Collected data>
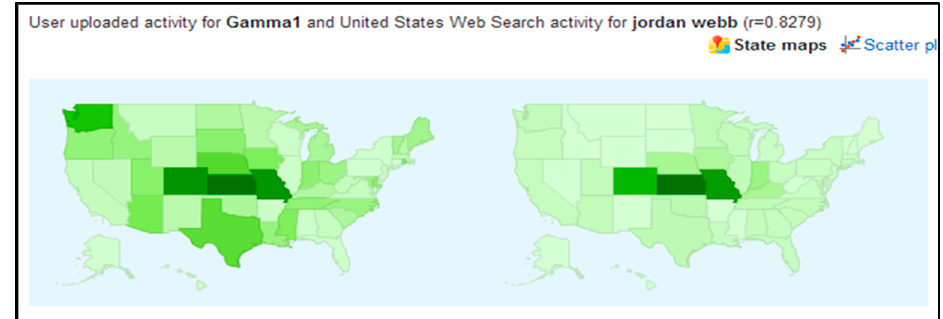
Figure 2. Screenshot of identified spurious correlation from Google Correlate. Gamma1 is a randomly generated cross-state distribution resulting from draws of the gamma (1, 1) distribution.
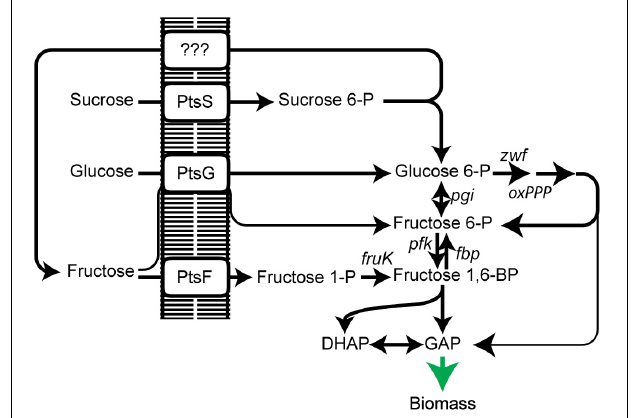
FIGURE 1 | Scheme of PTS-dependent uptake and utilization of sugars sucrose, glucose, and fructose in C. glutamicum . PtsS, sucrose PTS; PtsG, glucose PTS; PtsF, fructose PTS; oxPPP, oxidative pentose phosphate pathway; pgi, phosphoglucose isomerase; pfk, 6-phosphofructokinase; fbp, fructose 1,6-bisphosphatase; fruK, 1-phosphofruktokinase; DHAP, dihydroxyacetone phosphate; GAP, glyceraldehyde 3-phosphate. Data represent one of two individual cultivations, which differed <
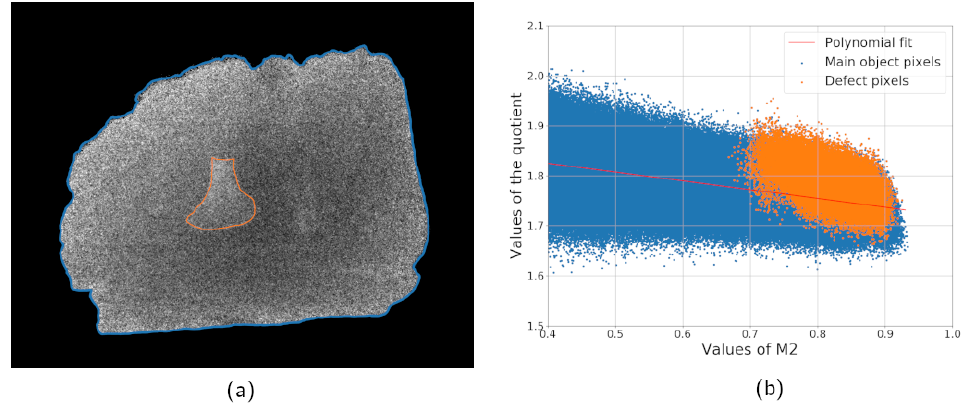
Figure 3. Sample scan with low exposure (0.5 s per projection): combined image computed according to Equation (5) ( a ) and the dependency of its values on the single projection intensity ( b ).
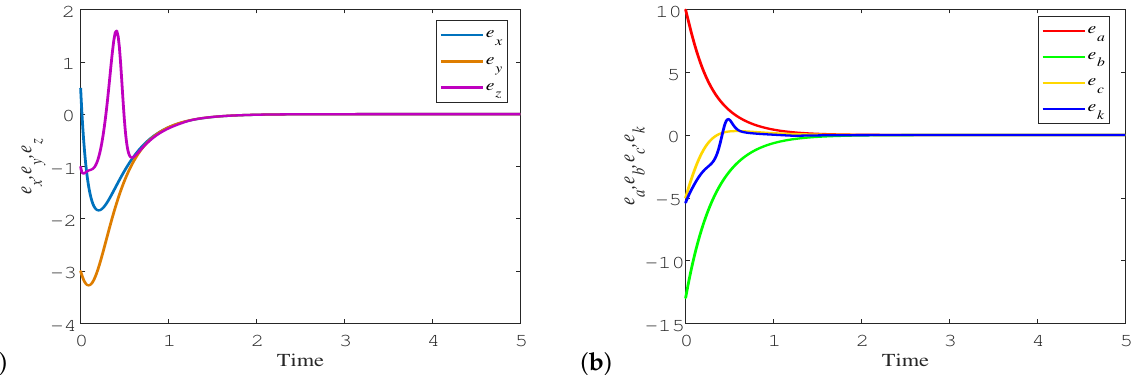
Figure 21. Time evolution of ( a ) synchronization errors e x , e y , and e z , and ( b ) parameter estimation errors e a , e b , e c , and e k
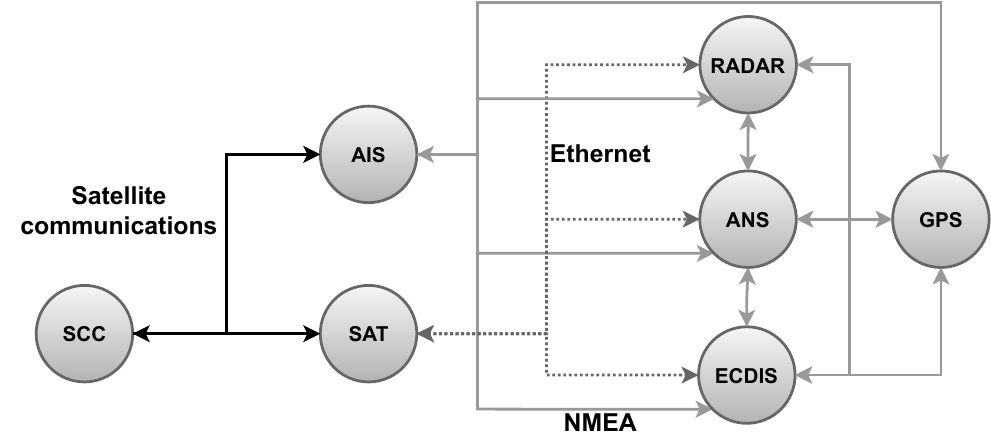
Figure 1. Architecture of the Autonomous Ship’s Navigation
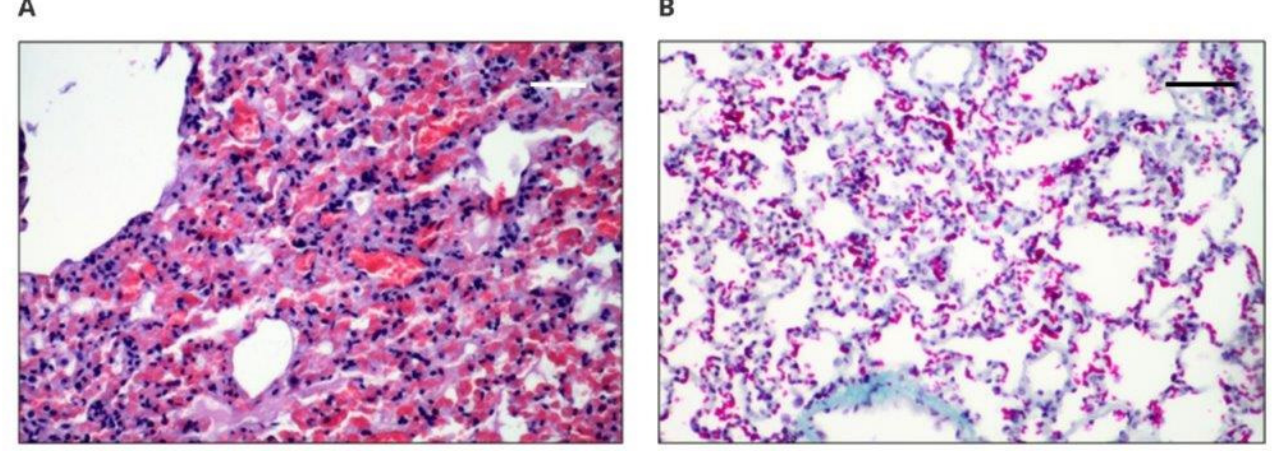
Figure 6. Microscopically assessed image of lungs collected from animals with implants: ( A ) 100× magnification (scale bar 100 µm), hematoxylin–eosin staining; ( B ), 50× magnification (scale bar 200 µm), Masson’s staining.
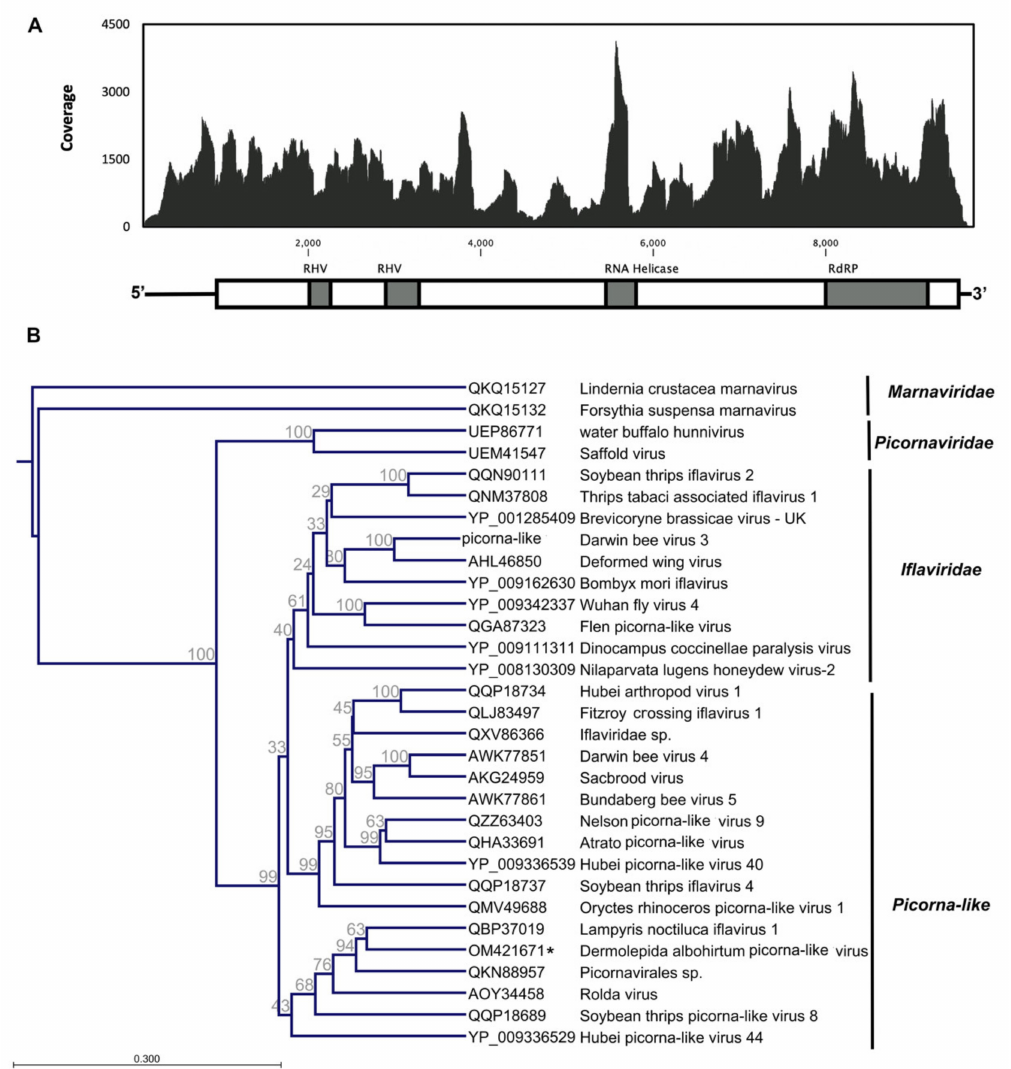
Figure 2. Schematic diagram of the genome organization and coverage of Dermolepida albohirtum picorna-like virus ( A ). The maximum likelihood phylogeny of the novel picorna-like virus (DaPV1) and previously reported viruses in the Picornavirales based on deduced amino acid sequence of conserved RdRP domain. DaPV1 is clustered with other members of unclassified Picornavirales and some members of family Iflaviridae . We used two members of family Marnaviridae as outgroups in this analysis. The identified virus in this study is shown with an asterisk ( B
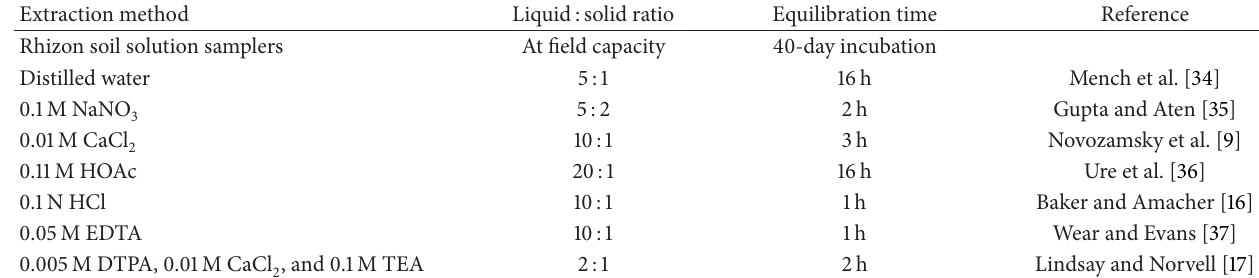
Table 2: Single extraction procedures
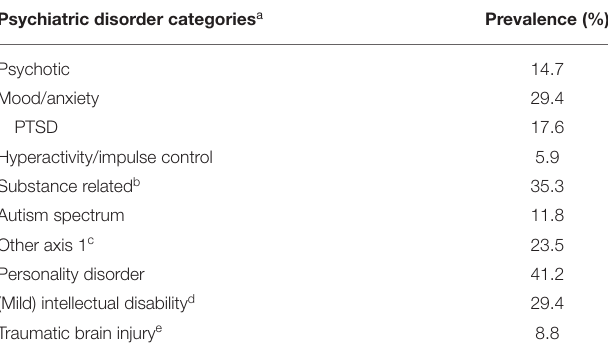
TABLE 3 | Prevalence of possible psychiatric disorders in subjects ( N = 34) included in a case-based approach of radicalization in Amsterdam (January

WHAT YOU SHOULD DO>
Since pictures are not part of the copy, set down only the remaining data exactly.

RESULT FOR THIS TASK>
Figure 2. Screenshot of identified spurious correlation from Google Correlate. Gamma1 is a randomly generated cross-state distribution resulting from draws of the gamma (1, 1) distribution.
FIGURE 1 | Scheme of PTS-dependent uptake and utilization of sugars sucrose, glucose, and fructose in C. glutamicum . PtsS, sucrose PTS; PtsG, glucose PTS; PtsF, fructose PTS; oxPPP, oxidative pentose phosphate pathway; pgi, phosphoglucose isomerase; pfk, 6-phosphofructokinase; fbp, fructose 1,6-bisphosphatase; fruK, 1-phosphofruktokinase; DHAP, dihydroxyacetone phosphate; GAP, glyceraldehyde 3-phosphate. Data represent one of two individual cultivations, which differed <
Figure 3. Sample scan with low exposure (0.5 s per projection): combined image computed according to Equation (5) ( a ) and the dependency of its values on the single projection intensity ( b ).
Figure 21. Time evolution of ( a ) synchronization errors e x , e y , and e z , and ( b ) parameter estimation errors e a , e b , e c , and e k
Figure 1. Architecture of the Autonomous Ship’s Navigation
Figure 6. Microscopically assessed image of lungs collected from animals with implants: ( A ) 100× magnification (scale bar 100 µm), hematoxylin–eosin staining; ( B ), 50× magnification (scale bar 200 µm), Masson’s staining.
Figure 2. Schematic diagram of the genome organization and coverage of Dermolepida albohirtum picorna-like virus ( A ). The maximum likelihood phylogeny of the novel picorna-like virus (DaPV1) and previously reported viruses in the Picornavirales based on deduced amino acid sequence of conserved RdRP domain. DaPV1 is clustered with other members of unclassified Picornavirales and some members of family Iflaviridae . We used two members of family Marnaviridae as outgroups in this analysis. The identified virus in this study is shown with an asterisk ( B
Table 2: Single extraction procedures
TABLE 3 | Prevalence of possible psychiatric disorders in subjects ( N = 34) included in a case-based approach of radicalization in Amsterdam (January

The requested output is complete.